Homme de convictions et de terrain, Jean Blocquaux, qui fut de tous les engagements du travail social, s’est éteint le 25 août, à l’âge de 76 ans. Avant que son parcours ne le mène dans la sphère politique, il avait embrassé, à un peu plus de 20 ans, une carrière d’éducateur spécialisé. C’est ainsi qu’il s’engage très tôt auprès des adolescents en difficulté, notamment en créant en 1962 à Paris, avec le père Jaouen, un foyer pour jeunes sortants de prison. Avec son épouse Monique, éducatrice elle aussi, il crée en 1976, dans les Yvelines, le premier service d’accueil d’urgence pour adolescents.

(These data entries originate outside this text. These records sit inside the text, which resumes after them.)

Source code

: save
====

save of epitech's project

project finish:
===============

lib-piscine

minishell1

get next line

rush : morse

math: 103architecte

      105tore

En 1982, il commence son action administrative et politique en rejoignant le cabinet de Georgina Dufoix, secrétaire d’Etat à la famille, où il mène avec Jean-Pierre Rosenczveig, alors conseiller technique, l’opération « anti-été chaud » à la suite des émeutes de la banlieue lyonnaise de 1981. Il appuie en haut lieu l’organisation de la « marche des beurs ». « Il était sur l’ensemble des fronts, toujours avec la même rigueur et le même professionnalisme, dit de lui l’ancien juge des enfants, son vieux complice auprès des enfants malmenés par la vie. Jean avait des réflexions politiques à la hauteur de ses pratiques et des pratiques en conformité avec ses convictions. » Et rappelle, entre autres initiatives de Jean Blocquaux, « la rédaction d’un premier texte sur le RMI et le soutien aux femmes battues ».
Deux ans après être devenu le directeur de cabinet d’Hélène Dorlhac de Borne, secrétaire d’Etat chargée de la famille, auprès de qui il participe à l’élaboration de la loi de 1989 relative à la prévention des mauvais traitements à l’égard des mineurs et à la protection de l’enfance, l’ancien éducateur quitte son poste sur fond de désaccord avec le gouvernement Rocard sur la politique du logement. A l’inspection générale des affaires sociales, il devient médiateur dans le conflit qui oppose en 1991 l’Etat aux assistants de service social qui réclament… la reconnaissance de leur diplôme au niveau II. Celui qui fut, en tant que militant, l’un des négociateurs de la convention collective du 15 mars 1966, rédige un rapport sur la rénovation des conditions d’exercice des professionnels de l’action sociale. « Depuis le rapport Bianco-Lamy en 1979, il n’y a pas eu de réflexion globale et politique sur le travail social. On empile les lois sans réfléchir aux ouvriers qui travaillent le produit. Comment, dans ces conditions, peut-il se réadapter aux nouvelles problématiques ? », confiait-il en 2006 aux ASH (voir ASH magazine n° 14 du 7-04-06, page 6). En 2000, ce fervent serviteur de l’Etat prend la tête de la Commission nationale consultative des gens du voyage jusqu’en 2005, date à laquelle il cosigne un rapport sur les mineurs isolés, qui prédisait déjà « la présence sans doute pérenne » de ce public sur le territoire et appelait à une « clarification des positions institutionnelles ». Egalement engagé sur les sujets de coopération internationale – il s’est personnellement investi dans l’aide aux victimes de l’agent orange au Vietnam –, il s’attelait la même année à la création d’une inspection générale des affaires sociales en Roumanie.
Malgré la maladie, l’inspecteur général honoraire des affaires sociales n’a pas baissé sa garde. Il était notamment président de Coordination Toxicomanies, dans le XVIIIe arrondissement de Paris, et membre du conseil d’administration de l’association Aurore. Il avait rencontré cette dernière en lui proposant d’intégrer la structure de soins de personnes en addictions créée par Kate Barry, dans l’Aisne. « C’était quelqu’un de très engagé et de très humain. Il gardait, malgré son parcours, un regard d’éducateur avec beaucoup de recul et beaucoup d’empathie », se souvient Eric Pliez, directeur général d’Aurore.